### Assignment
Without including any images, repeat the data exactly.
--- Records for the task ---
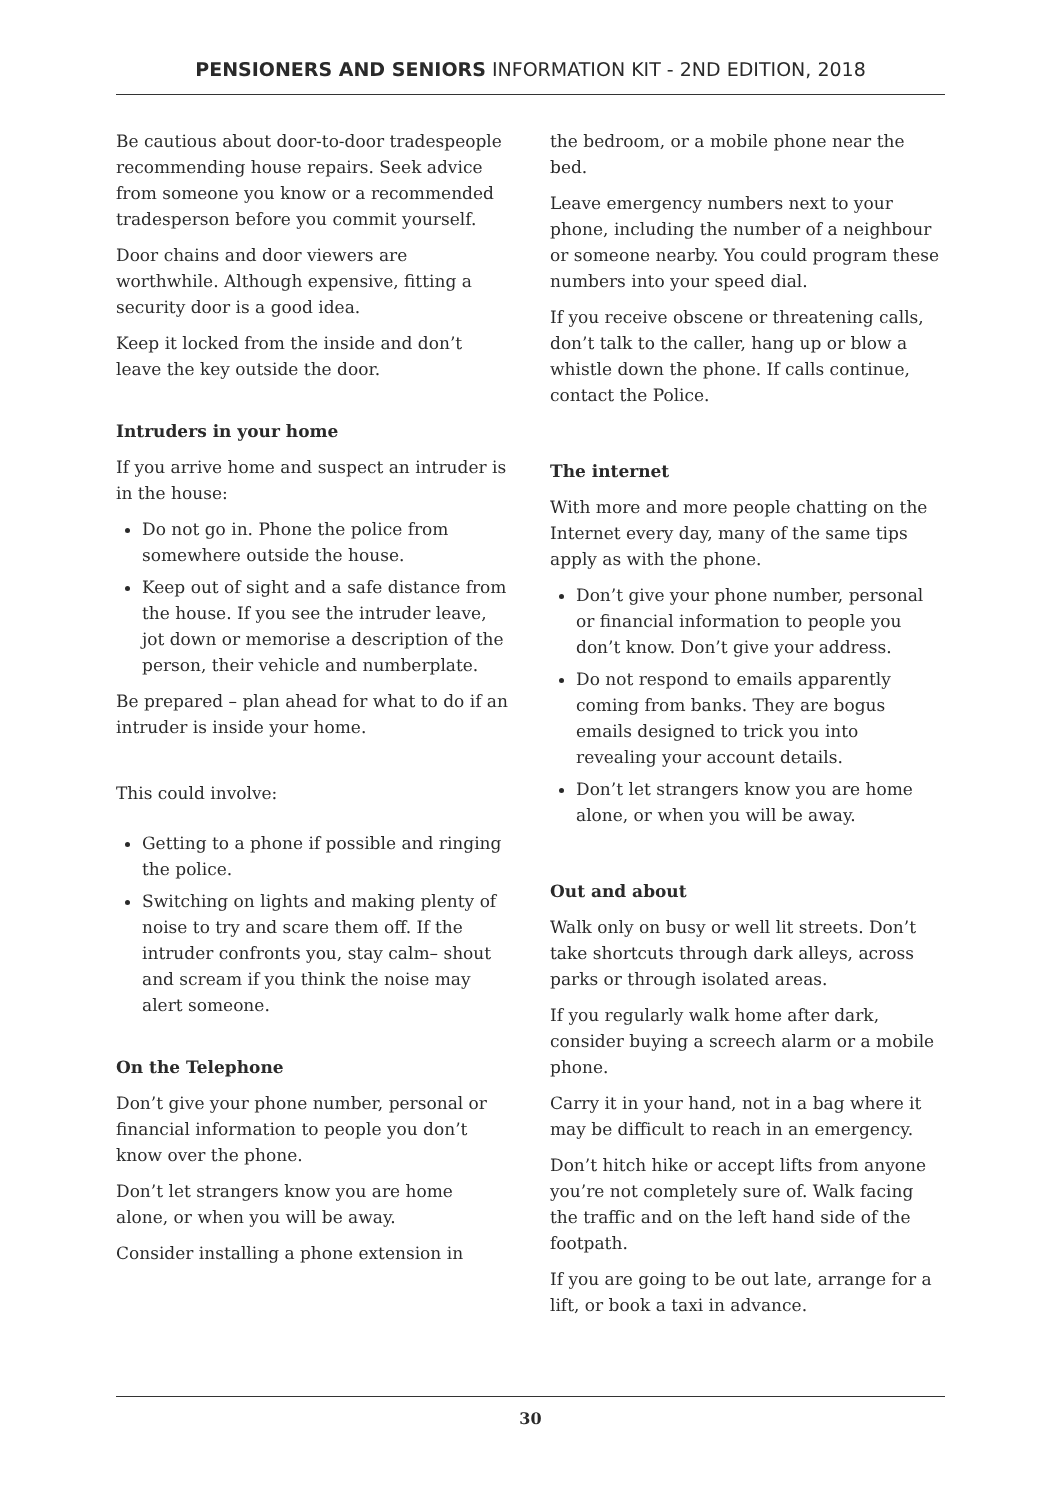PENSIONERS AND SENIORS INFORMATION KIT - 2ND EDITION, 2018
Be cautious about door-to-door tradespeople recommending house repairs. Seek advice from someone you know or a recommended tradesperson before you commit yourself.
Door chains and door viewers are worthwhile. Although expensive, fitting a security door is a good idea.
Keep it locked from the inside and don’t leave the key outside the door.
Intruders in your home
If you arrive home and suspect an intruder is in the house:
Do not go in. Phone the police from somewhere outside the house.
Keep out of sight and a safe distance from the house. If you see the intruder leave, jot down or memorise a description of the person, their vehicle and numberplate.
Be prepared – plan ahead for what to do if an intruder is inside your home.
This could involve:
Getting to a phone if possible and ringing the police.
Switching on lights and making plenty of noise to try and scare them off. If the intruder confronts you, stay calm– shout and scream if you think the noise may alert someone.
On the Telephone
Don’t give your phone number, personal or financial information to people you don’t know over the phone.
Don’t let strangers know you are home alone, or when you will be away.
Consider installing a phone extension in
the bedroom, or a mobile phone near the bed.
Leave emergency numbers next to your phone, including the number of a neighbour or someone nearby. You could program these numbers into your speed dial.
If you receive obscene or threatening calls, don’t talk to the caller, hang up or blow a whistle down the phone. If calls continue, contact the Police.
The internet
With more and more people chatting on the Internet every day, many of the same tips apply as with the phone.
Don’t give your phone number, personal or financial information to people you don’t know. Don’t give your address.
Do not respond to emails apparently coming from banks. They are bogus emails designed to trick you into revealing your account details.
Don’t let strangers know you are home alone, or when you will be away.
Out and about
Walk only on busy or well lit streets. Don’t take shortcuts through dark alleys, across parks or through isolated areas.
If you regularly walk home after dark, consider buying a screech alarm or a mobile phone.
Carry it in your hand, not in a bag where it may be difficult to reach in an emergency.
Don’t hitch hike or accept lifts from anyone you’re not completely sure of. Walk facing the traffic and on the left hand side of the footpath.
If you are going to be out late, arrange for a lift, or book a taxi in advance.
30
---
### Output of the exercise
PENSIONERS AND SENIORS INFORMATION KIT - 2ND EDITION, 2018
Be cautious about door-to-door tradespeople recommending house repairs. Seek advice from someone you know or a recommended tradesperson before you commit yourself.
Door chains and door viewers are worthwhile. Although expensive, fitting a security door is a good idea.
Keep it locked from the inside and don’t leave the key outside the door.
Intruders in your home
If you arrive home and suspect an intruder is in the house:
Do not go in. Phone the police from somewhere outside the house.
Keep out of sight and a safe distance from the house. If you see the intruder leave, jot down or memorise a description of the person, their vehicle and numberplate.
Be prepared – plan ahead for what to do if an intruder is inside your home.
This could involve:
Getting to a phone if possible and ringing the police.
Switching on lights and making plenty of noise to try and scare them off. If the intruder confronts you, stay calm– shout and scream if you think the noise may alert someone.
On the Telephone
Don’t give your phone number, personal or financial information to people you don’t know over the phone.
Don’t let strangers know you are home alone, or when you will be away.
Consider installing a phone extension in
the bedroom, or a mobile phone near the bed.
Leave emergency numbers next to your phone, including the number of a neighbour or someone nearby. You could program these numbers into your speed dial.
If you receive obscene or threatening calls, don’t talk to the caller, hang up or blow a whistle down the phone. If calls continue, contact the Police.
The internet
With more and more people chatting on the Internet every day, many of the same tips apply as with the phone.
Don’t give your phone number, personal or financial information to people you don’t know. Don’t give your address.
Do not respond to emails apparently coming from banks. They are bogus emails designed to trick you into revealing your account details.
Don’t let strangers know you are home alone, or when you will be away.
Out and about
Walk only on busy or well lit streets. Don’t take shortcuts through dark alleys, across parks or through isolated areas.
If you regularly walk home after dark, consider buying a screech alarm or a mobile phone.
Carry it in your hand, not in a bag where it may be difficult to reach in an emergency.
Don’t hitch hike or accept lifts from anyone you’re not completely sure of. Walk facing the traffic and on the left hand side of the footpath.
If you are going to be out late, arrange for a lift, or book a taxi in advance.
30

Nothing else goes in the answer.